Por conta desses dias sui generis que estamos vivendo, não percebemos o vulcão que estourou há poucos dias no colo da humanidade. Cientistas chineses conseguiram, através de manipulação genética, que duas fêmeas gerassem filhos sem a participação do macho da espécie. Eram ratos. Mas ratos são mamíferos. E, como todos sabem, no fundo, bem no fundo, somos todos ratos, digo, mamíferos.
Eles, os cientistas, dizem que ainda há vários problemas no procedimento, mas que, no futuro, poderemos ter respostas melhores nas clonagens e nos tratamentos de fertilidade. Começou com a pílula anticoncepcional, chegou à inseminação artificial, passou pela clonagem de uma ovelha, e agora isto. Cada vez chegam mais perto.
Há um caminhão de implicações nesta descoberta. O descarte do macho da função procriativa, a afronta a dogmas religiosos contra o sexo recreativo e fonte de prazer. Que personalidade terá um ser humano nascido de duas mães? Temas candentes para debates nos próximos cinquenta anos por conta desta descoberta.

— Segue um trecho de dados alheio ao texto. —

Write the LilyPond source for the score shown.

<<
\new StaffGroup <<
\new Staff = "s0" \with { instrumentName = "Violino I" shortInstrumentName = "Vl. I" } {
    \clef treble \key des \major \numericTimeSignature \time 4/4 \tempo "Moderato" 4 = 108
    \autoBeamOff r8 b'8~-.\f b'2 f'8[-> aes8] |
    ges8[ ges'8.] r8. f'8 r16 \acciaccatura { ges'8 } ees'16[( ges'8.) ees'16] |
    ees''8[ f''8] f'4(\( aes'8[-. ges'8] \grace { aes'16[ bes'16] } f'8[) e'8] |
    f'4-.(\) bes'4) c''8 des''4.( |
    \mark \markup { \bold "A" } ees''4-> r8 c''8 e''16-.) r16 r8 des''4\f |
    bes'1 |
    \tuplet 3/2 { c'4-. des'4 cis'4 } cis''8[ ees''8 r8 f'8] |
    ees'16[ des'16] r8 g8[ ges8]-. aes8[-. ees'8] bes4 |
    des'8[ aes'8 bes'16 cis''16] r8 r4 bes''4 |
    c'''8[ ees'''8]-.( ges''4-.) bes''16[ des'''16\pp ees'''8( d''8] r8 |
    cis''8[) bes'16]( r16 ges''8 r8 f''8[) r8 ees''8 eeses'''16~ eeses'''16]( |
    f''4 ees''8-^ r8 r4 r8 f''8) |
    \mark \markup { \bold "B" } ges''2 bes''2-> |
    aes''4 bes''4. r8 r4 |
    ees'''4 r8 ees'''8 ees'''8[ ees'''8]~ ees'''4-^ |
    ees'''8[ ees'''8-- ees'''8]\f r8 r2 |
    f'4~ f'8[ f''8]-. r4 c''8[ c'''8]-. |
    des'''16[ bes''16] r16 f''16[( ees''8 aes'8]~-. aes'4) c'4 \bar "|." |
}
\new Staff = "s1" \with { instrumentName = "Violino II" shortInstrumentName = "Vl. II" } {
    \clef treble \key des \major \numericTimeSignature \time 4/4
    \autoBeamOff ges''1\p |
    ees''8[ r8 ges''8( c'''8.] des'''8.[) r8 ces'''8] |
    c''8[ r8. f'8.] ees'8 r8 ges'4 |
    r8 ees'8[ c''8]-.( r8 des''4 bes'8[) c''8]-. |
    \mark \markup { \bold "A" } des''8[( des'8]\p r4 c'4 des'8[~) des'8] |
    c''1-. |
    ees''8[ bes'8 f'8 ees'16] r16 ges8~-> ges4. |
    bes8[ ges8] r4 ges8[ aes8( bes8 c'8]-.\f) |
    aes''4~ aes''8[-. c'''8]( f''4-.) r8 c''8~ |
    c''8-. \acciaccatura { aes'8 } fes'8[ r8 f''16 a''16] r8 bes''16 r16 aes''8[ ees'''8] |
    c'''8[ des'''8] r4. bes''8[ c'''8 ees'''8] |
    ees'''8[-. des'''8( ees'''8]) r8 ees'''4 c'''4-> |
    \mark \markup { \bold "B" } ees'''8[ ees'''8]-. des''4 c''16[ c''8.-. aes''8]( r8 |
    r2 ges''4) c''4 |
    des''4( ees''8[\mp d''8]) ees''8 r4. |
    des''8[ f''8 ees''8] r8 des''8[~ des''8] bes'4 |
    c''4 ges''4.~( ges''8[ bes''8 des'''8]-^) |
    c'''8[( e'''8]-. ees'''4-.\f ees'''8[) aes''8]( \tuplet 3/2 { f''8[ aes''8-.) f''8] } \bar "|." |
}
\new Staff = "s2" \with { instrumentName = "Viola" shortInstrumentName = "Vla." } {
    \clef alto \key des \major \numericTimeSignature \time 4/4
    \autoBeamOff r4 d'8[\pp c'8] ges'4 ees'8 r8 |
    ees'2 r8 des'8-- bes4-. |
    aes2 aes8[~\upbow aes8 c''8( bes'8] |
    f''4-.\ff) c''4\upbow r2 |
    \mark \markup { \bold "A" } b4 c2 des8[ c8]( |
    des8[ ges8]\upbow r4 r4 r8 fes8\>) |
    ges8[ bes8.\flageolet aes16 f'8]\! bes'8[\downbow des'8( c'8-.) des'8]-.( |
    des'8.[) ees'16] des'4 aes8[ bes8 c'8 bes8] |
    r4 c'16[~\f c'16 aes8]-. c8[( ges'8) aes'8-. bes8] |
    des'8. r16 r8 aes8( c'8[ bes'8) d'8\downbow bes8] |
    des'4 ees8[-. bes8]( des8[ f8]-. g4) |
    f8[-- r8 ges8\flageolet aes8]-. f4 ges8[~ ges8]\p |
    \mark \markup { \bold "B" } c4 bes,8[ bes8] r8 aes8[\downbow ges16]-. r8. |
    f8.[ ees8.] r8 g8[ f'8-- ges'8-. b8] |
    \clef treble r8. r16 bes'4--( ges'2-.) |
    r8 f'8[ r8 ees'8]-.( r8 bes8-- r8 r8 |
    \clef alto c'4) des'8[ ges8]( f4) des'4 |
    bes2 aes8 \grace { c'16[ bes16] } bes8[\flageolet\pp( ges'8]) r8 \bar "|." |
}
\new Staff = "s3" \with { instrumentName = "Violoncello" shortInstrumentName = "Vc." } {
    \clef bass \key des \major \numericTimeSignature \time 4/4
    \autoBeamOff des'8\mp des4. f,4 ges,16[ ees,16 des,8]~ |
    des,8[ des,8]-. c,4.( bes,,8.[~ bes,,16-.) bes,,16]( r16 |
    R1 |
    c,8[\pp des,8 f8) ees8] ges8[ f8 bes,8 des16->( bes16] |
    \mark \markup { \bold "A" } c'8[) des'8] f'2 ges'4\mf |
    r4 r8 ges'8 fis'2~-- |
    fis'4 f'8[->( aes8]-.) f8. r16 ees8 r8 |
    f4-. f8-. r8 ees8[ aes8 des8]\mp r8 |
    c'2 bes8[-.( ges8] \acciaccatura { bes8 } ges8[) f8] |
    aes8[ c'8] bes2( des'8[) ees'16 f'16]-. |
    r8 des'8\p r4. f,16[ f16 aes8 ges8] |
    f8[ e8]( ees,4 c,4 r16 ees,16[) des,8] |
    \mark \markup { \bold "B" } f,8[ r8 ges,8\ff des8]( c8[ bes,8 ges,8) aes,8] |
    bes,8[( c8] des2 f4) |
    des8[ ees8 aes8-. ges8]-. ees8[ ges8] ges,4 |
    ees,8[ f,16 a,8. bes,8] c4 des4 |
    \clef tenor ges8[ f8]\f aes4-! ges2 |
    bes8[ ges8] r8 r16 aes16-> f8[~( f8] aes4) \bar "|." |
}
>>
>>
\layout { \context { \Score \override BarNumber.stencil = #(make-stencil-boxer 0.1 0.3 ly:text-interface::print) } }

Ficção científica por enquanto, como toda ficção científica, mete o terror. Passados uns anos, todos sabem onde deságua: vira realidade e revolução. Duas mulheres tendo um filho comum? Pah!!!!
A nossa colaboração – dos homens, quero dizer – para povoar o mundo está com os dias contados. Segundo os estudos, machos ainda vão nascer com esse novo método e todos sem pai. E a educação sem figura paterna? Ah esses lares só com mulheres… Qual será nosso papel no mundo? Sei lá. Pode ser que o de contribuir na procriação não seja mais necessário. Vamos fazer o quê, então? O que a humanidade e a sociedade vão querer conosco? Estamos nos tornando descartáveis! Só nos restará fazer guerras, porque filhos… olha… deu!
Brincadeiras à parte, o mundo nos convulsiona a cada segundo. Se ficarmos prestando atenção em tudo de novo que surge, não teremos tempo nem para uma boa relação sexual. Por hora, toda especulação é um exagero; toda conclusão, mais para folclore do que para uma certeza.
Contudo, a força imaginativa desta descoberta nos leva a discutir o que só será realidade daqui a décadas. A onda destruidora da ciência começa a lavar mais um valor que era cláusula pétrea de nossa existência: a necessidade de um macho e de uma fêmea para gerar um filho. Foi-se! Acabou! Que Deus nos acuda e nos perdoe. A maçã de Eva é implacável. O fruto do conhecimento não foi feito para paz de nossa alma. Desde que fomos expulsos do paraíso, mais não fizemos do que afrontar o estabelecido. E pior: como ninguém volta para o útero, ninguém volta ao paraíso. O que nos reserva ainda a lava fervente da ciência?
O que nos tem restado desde a expulsão é esta volúpia de reescrever a vida. E reescrever não só um destino, o que sempre foi permitido, mas também reescrever a sua semente; a forma como ela nasce e se replica. A ciência é a grande subversão da humanidade. Sua maior rebeldia.
Não sei se isso tudo é o ocaso do sexo, do reprodutor, ou do sexo reprodutor. Mas estamos sim diante de um ocaso. Do ocaso de um mundo e de uma forma de vivê-lo. Onde isso nos levará não sei. O que sei é que a luta contra o fim do sexo deve continuar. Reprodutor ou não. Seja o que for o sexo no futuro, seja o que deixar de ser… no fim.